COISAS DE FAMÍLIA III

Lembro-me ainda do Juca. Como esquecer daquele rosto sarnento moldado numa cabeleira amarela?

Juca foi um dos personagens da minha infância. Morou por breve tempo próximo da minha casa, e era realmente uma figura diferente. Não usava bermudas, não sorria e ficava de longe só olhando nossas brincadeiras de moleque.

Um dia, me aproximei dele e perguntei se gostaria de juntar-se a nós no pique. Ele me olhou com uma cara esquisita e fez que "não" com a cabeça. Insisti e ele mais uma vez respondeu que não. Respondi com um aceno e fui ao pique. Num determinado momento, olhei e vi Juca lá parado, olhando.

A família também tinha um comportamento estranho. Os pais não falavam com ninguém. Nem um "bom dia". As irmãs mais novas do Juca, nem no portão ficavam. Eles usavam roupas compridas e em tom escuro.

Até que houve uma oportunidade. Foi num dia de chuva. Juca "vinha as carreiras" pela rua carregando duas bolsas, e de repente, caiu. Como demorou a se levantar, dei um tempo e depois

fui até ele. Ao chegar, vi e em meio ao aguaceiro, um rastro de sangue. O moleque tinha "rasgado" o joelho. Ajudei-o a levantar. Ele mostrou-se preocupado com as bolsas de mantimentos que carregava. Ajudei-o também a recolher os produtos, quando me deparei com um embrulho de jornal manchados com um liquido amarelo. Ele pôs as mãos na cabeça em sinal de desespero, foi quando vi lágrimas nos seus olhos e ouvi a frase: "Os ovos quebraram". Estranhamento notei que o machucado no joelho ficou em segundo plano. Perguntei se ele queria ir até a minha casa e mais uma vez, "ouvi" o não no mover da cabeça. Logo depois agradeceu e tentou andar. Tentou e não conseguiu. Ainda assim, tentou de novo e parou de novo. Me reaproximei e me ofereci para ajuda-lo. Ele não respondeu. Segurei a bolsa e o braço de Juca e, mesmo com dificuldades, seguimos até o portão verde da casa de Juca. O pai dele aguardava na varanda e quando viu nossa aproximação veio ao nosso encontro. Notei a expressão séria do homem e neste momento vi que Juca ficou inquieto. O pai abriu o portão e se dirigiu ao filho:

- O que falei sobre você se misturar com estes enfieis?- A frase foi seguida de um bofetão. O menino caiu.

Foi quando o olhar do pai desviou-se para as sacolas. Ao ver o embrulho de jornal com as manchas de amarelo, gritou:

- O ovo quebrou seu imprestável - Outra bordoada.

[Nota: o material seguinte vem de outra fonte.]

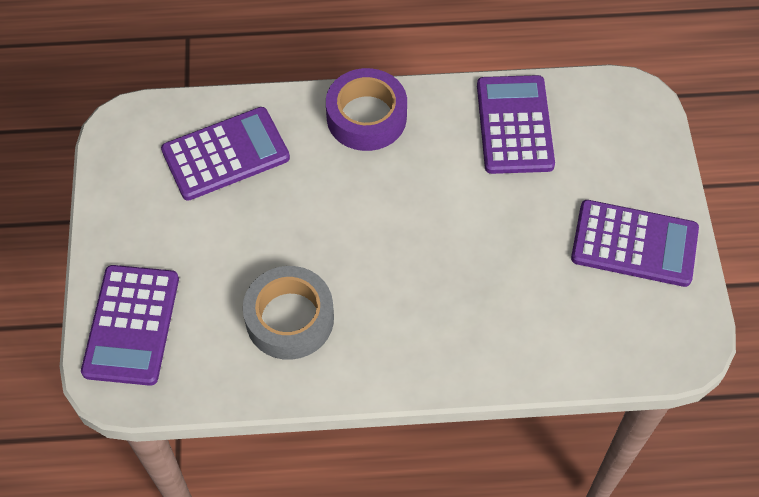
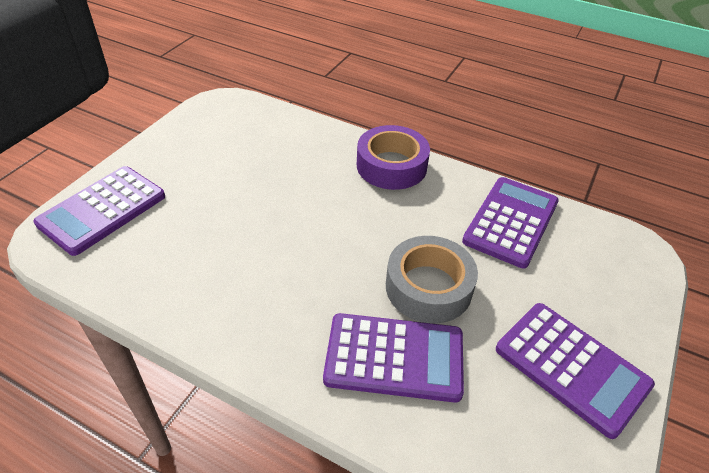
camera: 30 degrees right, 15 degrees down
(225, 154) = (270, 144): purple calculator -> purple calculator (394, 357)
(290, 318) = (213, 264): grey tape -> grey tape (428, 287)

Sem saber o que fazer, "saí em disparada" de volta pra minha casa.

Tempos depois a família se mudou e nunca mais se teve noticias.

Nunca comentei o assunto. Mas hoje lembrei do Juca e a lição que vivi naquele dia e cheguei a uma conclusão: Criança não entende o universo dos adultos. Porém, quando a infância é "invadida" pelo pensamento adulto acontece uma confusão entre dois mundos e geralmente o mais fraco sente muito mais.

Não sei como o Juca está hoje, mas Deus queira que a vida tenha lhe dado oportunidades melhores.

E aqui fica minha lembrança e minha oração pelos Jucas de ontem e pelos de hoje.